LEt’s see, one time, it wasn’t so funny-my friend had an unneutered dalmatian male. Dalmatians are hyper to begin with, but this dog was just wild. We were all sitting out on her front porch when the dog all of a sudden mounted her five year old sister, and just started humping away. Now, you might start laughing, but this dog was probably bigger than she was, outweighed her, and his nails were scratching her face. She started screaming-we could NOT get the dog away. Luckily, her older brother and his friends pulled up. Her brother grabbed the dog off of her. Her sister was down on the floor of the porch, sobbing, with huge scratches all over her face.
Another time, in high school, I remember sitting in English class and all of a sudden, we heard this rattling outside in the halls. Apparently, someone had brought their two pet rabbits into class or something-and they were going at it in class, disturbing the lecture. From where I was, all I could see was two white blobs wiggling around.
And yes, I’ve heard cats. I’ve also seen the dog that belonged to my friend’s neighbors hump everything in sight. His name was rather appropriate-Lucky.
If masturbation counts, once when I was very young on a trip to the zoo we saw a male monkey having a bit too much fun with himself. I’m sure I had no idea what was going on. My mom quickly distracted me by saying something like, “Let’s go see the tigers!” when the monkey, upon completing the act, started licking his hand.
Ewwwwww. I think I’m GLAD I don’t really remember this.
I forgot some. I have seen two four-inch electric blue dragonflies locked together in flight. I think their’s was a day long event.
And I too have seen ducks mating, Mallards. It was another frenzied occasion. Seven or eight male ducks were chasing around another female in heat. It looked brutal, to say the least. I heard that their violent mating rituals often proved fatal to the female Mallard.
I have seen cats only once, but it seemed like a community event, with all the cats of the neighborhood either participating or watching. They made a strange sound that I can only describe as caterwauling. A singular moan that could last over a minute at a time. It appeared quite relaxed and not at all aggressive from my point ov view.
Male birds have paired testes within the abdomial cavity just anterior (in front of) and ventral (beneath) to the lobes of the kidneys. During much of the year the testes may be difficult to find because of their small size, but during the breeding season the testes may grow to several hundred times their nonbreeding size, resembling two bean-shaped organs lying next to the kidneys…As in mammals, avian sperm cells cannot develop fully at the high temperatures found within the body cavity, where the male bird’s testes are located. Some birds experience a nightly drop in body temperature that allows sperm development in males. In other species [of birds], the male develops a cloacal protuberance, a swelling of the terminal end of the vas deferens (sperm duct). This functions like a mammalian scrotum, holding the developing sperm away from the high temperatures within the abdomen.

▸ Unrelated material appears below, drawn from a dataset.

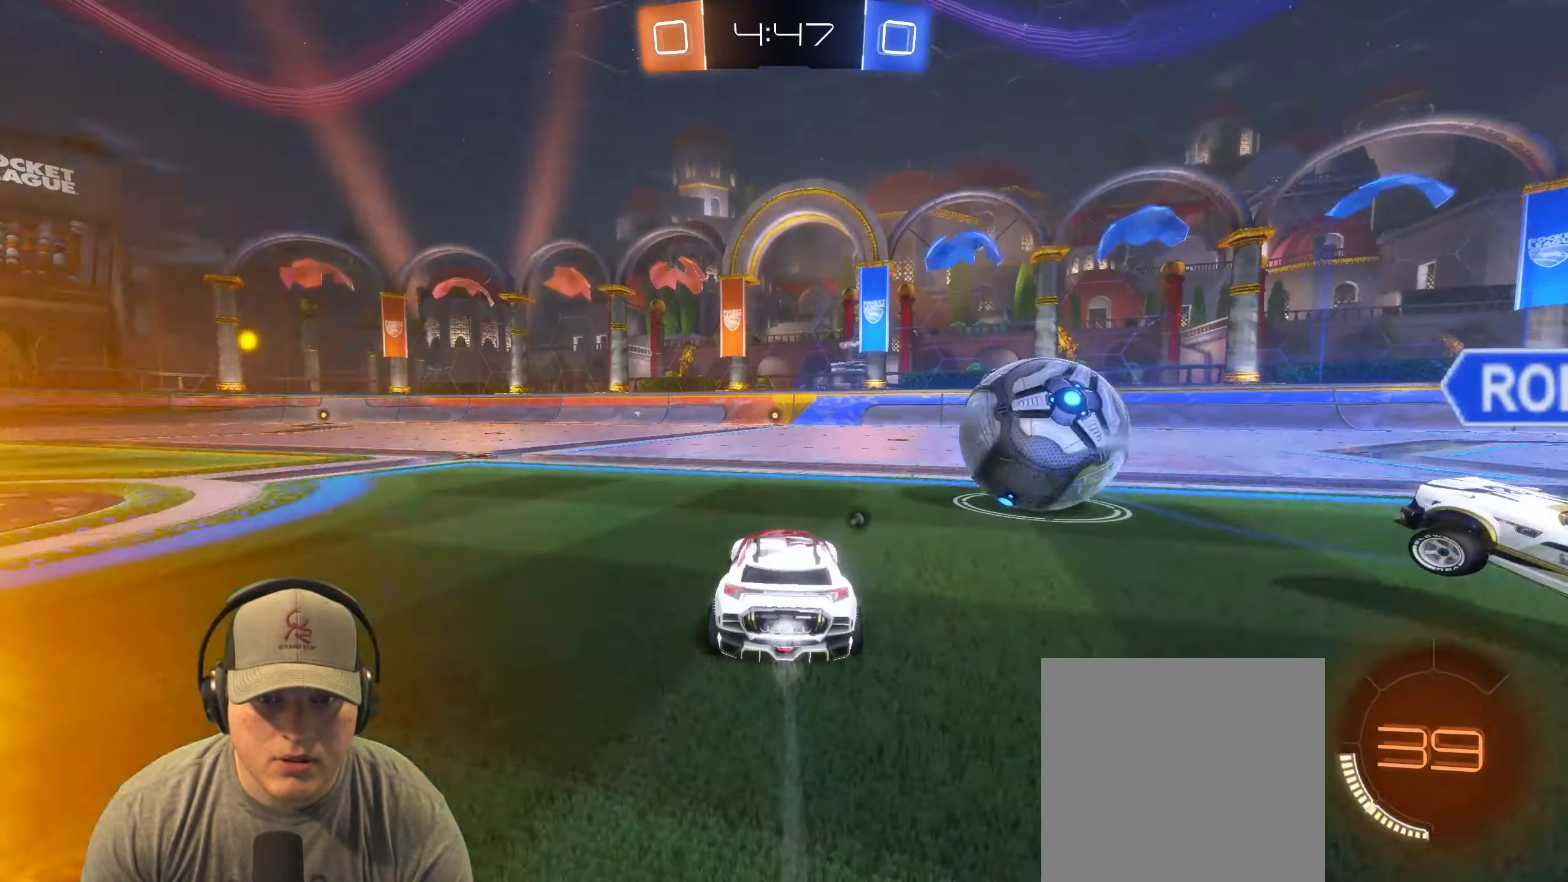
{"buttons": ["R1", "R2"], "left_stick": "right", "events": [[50, "left_stick", "center"], [433, "left_stick", "right"]]}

**In most species the male bird lacks a penis or other coulatory structure: to transfer sperm to the female he simply approimates his cloaca (passageway for both reproductive cells and waste) to hers.
Ostriches and rheas, storks, flamingos, ducks and a few other families, however, do have an erectile grooved penis on the ventral wall of the cloaca.**
Gimme a moment to rest my hands from typing and I’ll give you the info on the female’s side.
Driving on I-15 from Vegas to home, having crossed back over into California. A barren stretch of road between Primm and Baker, where we witnessed 2 wild horses mating approximately 100 feet away from the freeway. Sights like that can cause a fifty car pile-up, but luckily everybody kept it together and practiced safe driving.